In the listing beneath this line, copy exactly the lines starting with the one containing "32. Piknik Lotniczy Trzebicz Nowy" and going on through the one containing "KULTURA I SZTUKA".
== Segment start ==
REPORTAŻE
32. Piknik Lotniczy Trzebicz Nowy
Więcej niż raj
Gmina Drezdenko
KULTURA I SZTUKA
== Segment end ==
== Segment start ==
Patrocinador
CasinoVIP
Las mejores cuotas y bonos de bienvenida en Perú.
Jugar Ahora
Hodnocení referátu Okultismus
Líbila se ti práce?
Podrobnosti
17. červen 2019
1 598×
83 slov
== Segment end ==
== Segment start ==
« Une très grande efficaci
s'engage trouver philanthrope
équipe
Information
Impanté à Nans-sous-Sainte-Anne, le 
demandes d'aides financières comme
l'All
== Segment end ==
WRITTEN SOLUTION →
32. Piknik Lotniczy Trzebicz Nowy
Więcej niż raj
Gmina Drezdenko
KULTURA I SZTUKA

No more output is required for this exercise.